**Work to complete:**
Filter the records below, keeping only lines with the string "disparados".
···
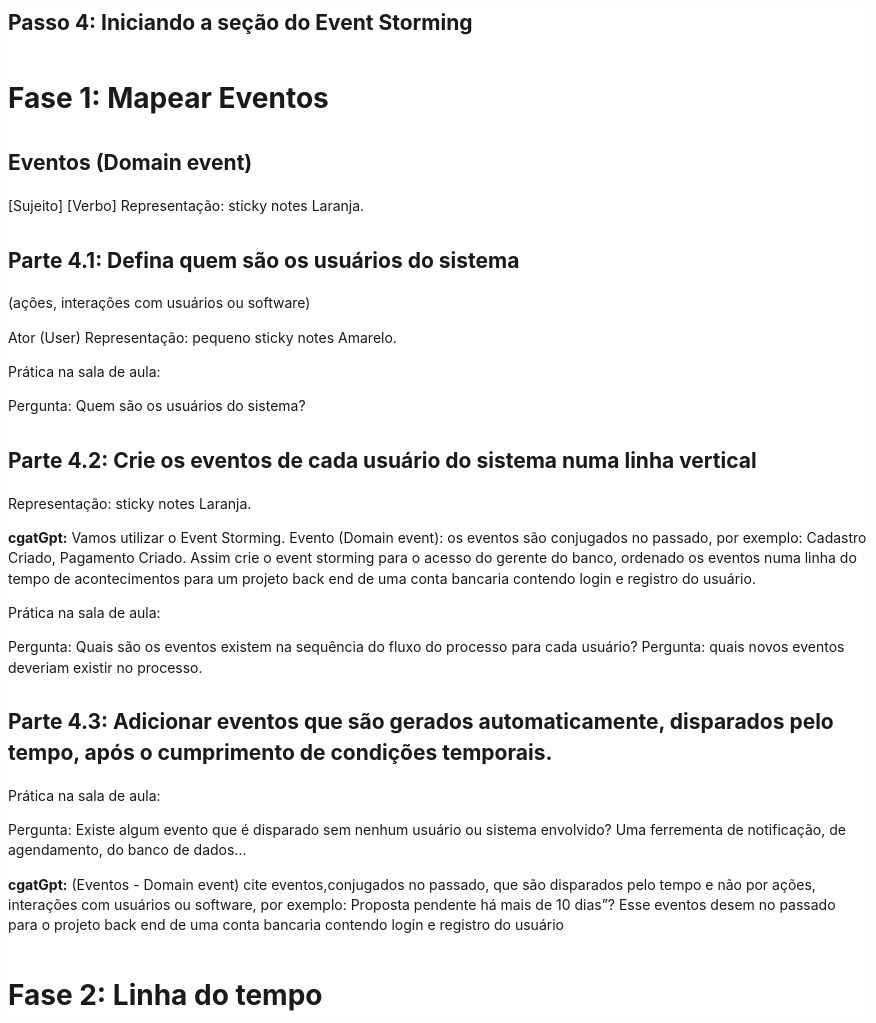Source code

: ## Passo 4: Iniciando a seção do Event Storming

# Fase 1: Mapear Eventos

## Eventos (Domain event)

[Sujeito] [Verbo]
Representação: sticky notes Laranja.

## Parte 4.1: Defina quem são os usuários do sistema

(ações, interações com usuários ou software)

Ator (User)
Representação: pequeno sticky notes Amarelo.

Prática na sala de aula:

Pergunta: Quem são os usuários do sistema?

## Parte 4.2: Crie os eventos de cada usuário do sistema numa linha vertical

Representação: sticky notes Laranja.

**cgatGpt:** Vamos utilizar o Event Storming. Evento (Domain event): os eventos são conjugados no passado, por exemplo: Cadastro Criado, Pagamento Criado. Assim crie o event storming para o acesso do gerente do banco, ordenado os eventos numa linha do tempo de acontecimentos para um projeto back end de uma conta bancaria contendo login e registro do usuário.

Prática na sala de aula:

Pergunta: Quais são os eventos existem na sequência do fluxo do processo para cada usuário?
Pergunta: quais novos eventos deveriam existir no processo.

## Parte 4.3: Adicionar eventos que são gerados automaticamente, disparados pelo tempo, após o cumprimento de condições temporais.

Prática na sala de aula:

Pergunta: Existe algum evento que é disparado sem nenhum usuário ou sistema envolvido?
Uma ferrementa de notificação, de agendamento, do banco de dados...

**cgatGpt:** (Eventos - Domain event) cite eventos,conjugados no passado, que são disparados pelo tempo e não por ações, interações com usuários ou software, por exemplo: Proposta pendente há mais de 10 dias”? Esse eventos desem no passado para o projeto back end de uma conta bancaria contendo login e registro do usuário

# Fase 2: Linha do tempo
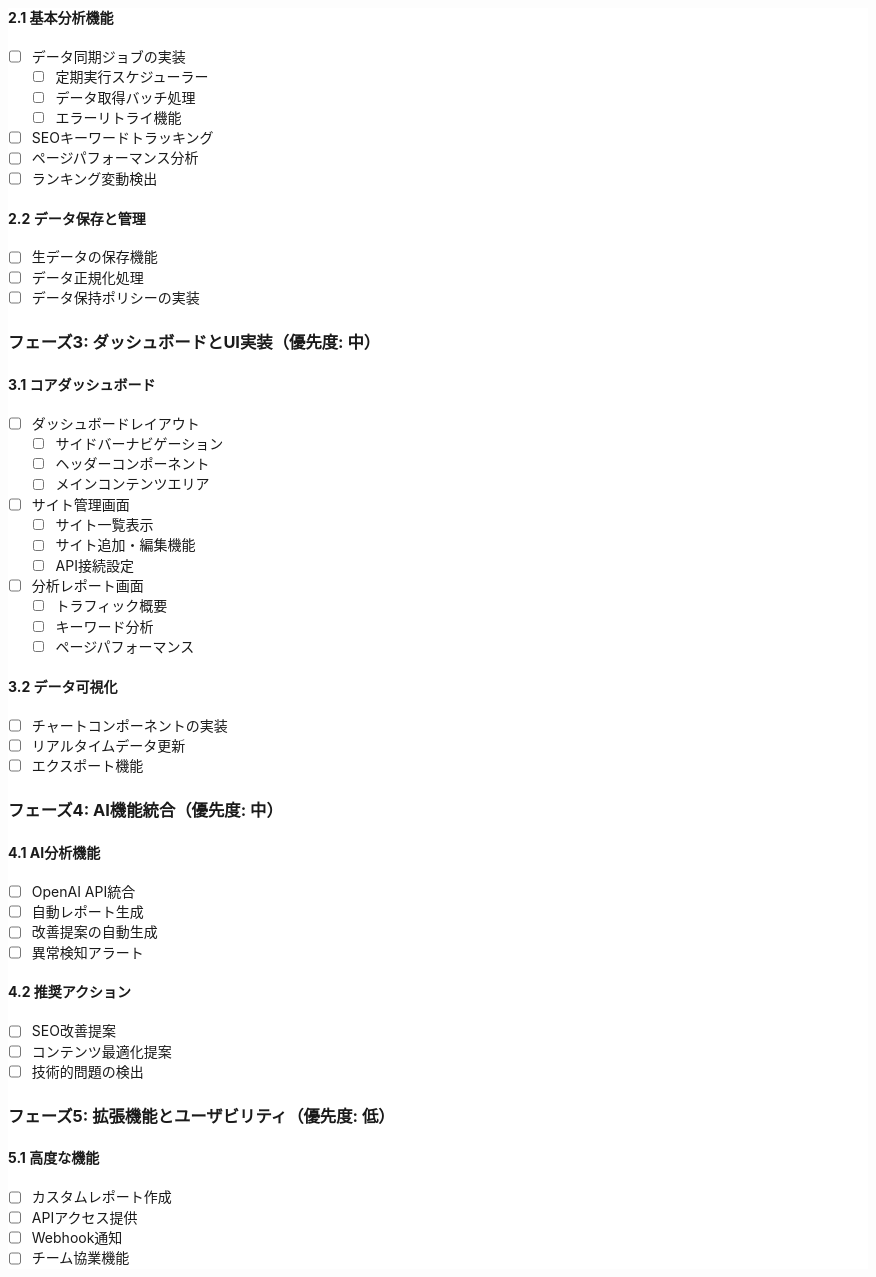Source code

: #### 2.1 基本分析機能
- [ ] データ同期ジョブの実装
  - [ ] 定期実行スケジューラー
  - [ ] データ取得バッチ処理
  - [ ] エラーリトライ機能
- [ ] SEOキーワードトラッキング
- [ ] ページパフォーマンス分析
- [ ] ランキング変動検出

#### 2.2 データ保存と管理
- [ ] 生データの保存機能
- [ ] データ正規化処理
- [ ] データ保持ポリシーの実装

### フェーズ3: ダッシュボードとUI実装（優先度: 中）

#### 3.1 コアダッシュボード
- [ ] ダッシュボードレイアウト
  - [ ] サイドバーナビゲーション
  - [ ] ヘッダーコンポーネント
  - [ ] メインコンテンツエリア
- [ ] サイト管理画面
  - [ ] サイト一覧表示
  - [ ] サイト追加・編集機能
  - [ ] API接続設定
- [ ] 分析レポート画面
  - [ ] トラフィック概要
  - [ ] キーワード分析
  - [ ] ページパフォーマンス

#### 3.2 データ可視化
- [ ] チャートコンポーネントの実装
- [ ] リアルタイムデータ更新
- [ ] エクスポート機能

### フェーズ4: AI機能統合（優先度: 中）

#### 4.1 AI分析機能
- [ ] OpenAI API統合
- [ ] 自動レポート生成
- [ ] 改善提案の自動生成
- [ ] 異常検知アラート

#### 4.2 推奨アクション
- [ ] SEO改善提案
- [ ] コンテンツ最適化提案
- [ ] 技術的問題の検出

### フェーズ5: 拡張機能とユーザビリティ（優先度: 低）

#### 5.1 高度な機能
- [ ] カスタムレポート作成
- [ ] APIアクセス提供
- [ ] Webhook通知
- [ ] チーム協業機能

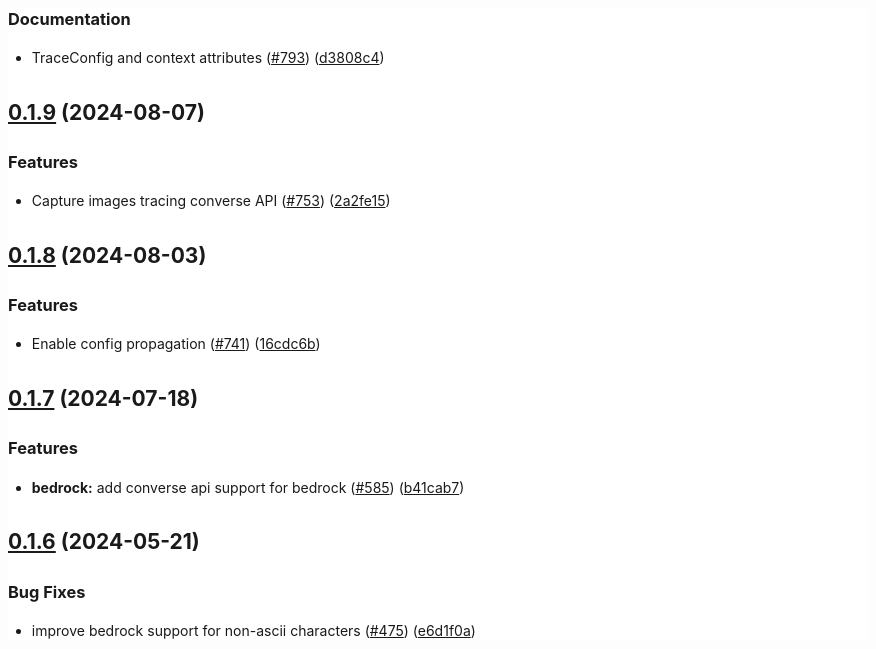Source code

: 
### Documentation

* TraceConfig and context attributes ([#793](https://github.com/Arize-ai/openinference/issues/793)) ([d3808c4](https://github.com/Arize-ai/openinference/commit/d3808c4bea3f6a4c72d3a7ea09b54e78072be6fd))

## [0.1.9](https://github.com/Arize-ai/openinference/compare/python-openinference-instrumentation-bedrock-v0.1.8...python-openinference-instrumentation-bedrock-v0.1.9) (2024-08-07)


### Features

* Capture images tracing converse API ([#753](https://github.com/Arize-ai/openinference/issues/753)) ([2a2fe15](https://github.com/Arize-ai/openinference/commit/2a2fe15f2b48fe67b14974137c105606072394f3))

## [0.1.8](https://github.com/Arize-ai/openinference/compare/python-openinference-instrumentation-bedrock-v0.1.7...python-openinference-instrumentation-bedrock-v0.1.8) (2024-08-03)


### Features

* Enable config propagation ([#741](https://github.com/Arize-ai/openinference/issues/741)) ([16cdc6b](https://github.com/Arize-ai/openinference/commit/16cdc6b71fb14728a3eca7db27a55b68187cb4aa))

## [0.1.7](https://github.com/Arize-ai/openinference/compare/python-openinference-instrumentation-bedrock-v0.1.6...python-openinference-instrumentation-bedrock-v0.1.7) (2024-07-18)


### Features

* **bedrock:** add converse api support for bedrock ([#585](https://github.com/Arize-ai/openinference/issues/585)) ([b41cab7](https://github.com/Arize-ai/openinference/commit/b41cab7ebc1abd730cf26f8e9d7cafce39b59054))

## [0.1.6](https://github.com/Arize-ai/openinference/compare/python-openinference-instrumentation-bedrock-v0.1.5...python-openinference-instrumentation-bedrock-v0.1.6) (2024-05-21)


### Bug Fixes

* improve bedrock support for non-ascii characters ([#475](https://github.com/Arize-ai/openinference/issues/475)) ([e6d1f0a](https://github.com/Arize-ai/openinference/commit/e6d1f0acca9ea5d5f00fa10a809a771deb3ff605))
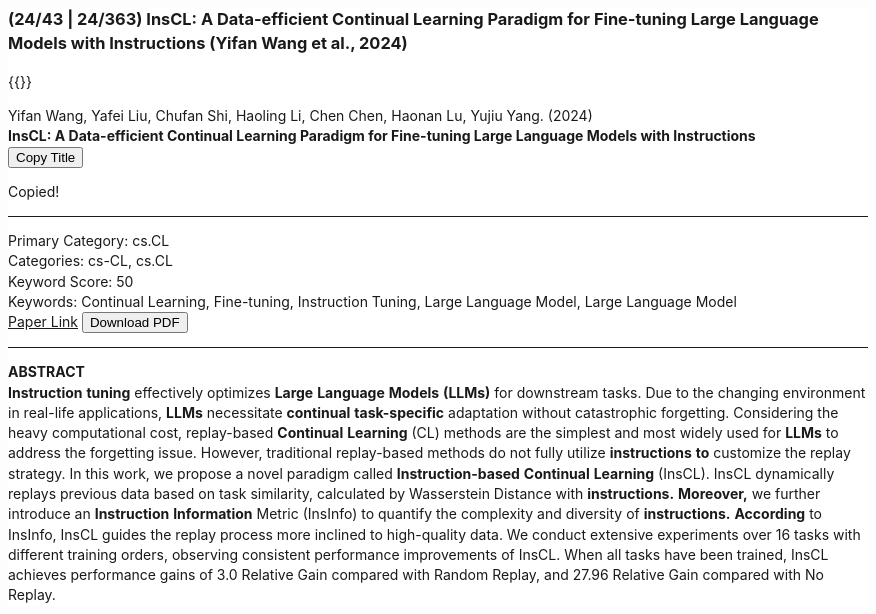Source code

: 
### (24/43 | 24/363) InsCL: A Data-efficient Continual Learning Paradigm for Fine-tuning Large Language Models with Instructions (Yifan Wang et al., 2024)

{{<citation>}}

Yifan Wang, Yafei Liu, Chufan Shi, Haoling Li, Chen Chen, Haonan Lu, Yujiu Yang. (2024)  
**InsCL: A Data-efficient Continual Learning Paradigm for Fine-tuning Large Language Models with Instructions**
<br/>
<button class="copy-to-clipboard" title="InsCL: A Data-efficient Continual Learning Paradigm for Fine-tuning Large Language Models with Instructions" index=24>
  <span class="copy-to-clipboard-item">Copy Title<span>
</button>
<div class="toast toast-copied toast-index-24 align-items-center text-bg-secondary border-0 position-absolute top-0 end-0" role="alert" aria-live="assertive" aria-atomic="true">
  <div class="d-flex">
    <div class="toast-body">
      Copied!
    </div>
  </div>
</div>

---
Primary Category: cs.CL  
Categories: cs-CL, cs.CL  
Keyword Score: 50  
Keywords: Continual Learning, Fine-tuning, Instruction Tuning, Large Language Model, Large Language Model  
<a type="button" class="btn btn-outline-primary" href="http://arxiv.org/abs/2403.11435v1" target="_blank" >Paper Link</a>
<button type="button" class="btn btn-outline-primary download-pdf" url="https://arxiv.org/pdf/2403.11435v1.pdf" filename="2403.11435v1.pdf">Download PDF</button>

---


**ABSTRACT**  
<b>Instruction</b> <b>tuning</b> effectively optimizes <b>Large</b> <b>Language</b> <b>Models</b> <b>(LLMs)</b> for downstream tasks. Due to the changing environment in real-life applications, <b>LLMs</b> necessitate <b>continual</b> <b>task-specific</b> adaptation without catastrophic forgetting. Considering the heavy computational cost, replay-based <b>Continual</b> <b>Learning</b> (CL) methods are the simplest and most widely used for <b>LLMs</b> to address the forgetting issue. However, traditional replay-based methods do not fully utilize <b>instructions</b> <b>to</b> customize the replay strategy. In this work, we propose a novel paradigm called <b>Instruction-based</b> <b>Continual</b> <b>Learning</b> (InsCL). InsCL dynamically replays previous data based on task similarity, calculated by Wasserstein Distance with <b>instructions.</b> <b>Moreover,</b> we further introduce an <b>Instruction</b> <b>Information</b> Metric (InsInfo) to quantify the complexity and diversity of <b>instructions.</b> <b>According</b> to InsInfo, InsCL guides the replay process more inclined to high-quality data. We conduct extensive experiments over 16 tasks with different training orders, observing consistent performance improvements of InsCL. When all tasks have been trained, InsCL achieves performance gains of 3.0 Relative Gain compared with Random Replay, and 27.96 Relative Gain compared with No Replay.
···
**Finished exercise:**
## Parte 4.3: Adicionar eventos que são gerados automaticamente, disparados pelo tempo, após o cumprimento de condições temporais.
**cgatGpt:** (Eventos - Domain event) cite eventos,conjugados no passado, que são disparados pelo tempo e não por ações, interações com usuários ou software, por exemplo: Proposta pendente há mais de 10 dias”? Esse eventos desem no passado para o projeto back end de uma conta bancaria contendo login e registro do usuário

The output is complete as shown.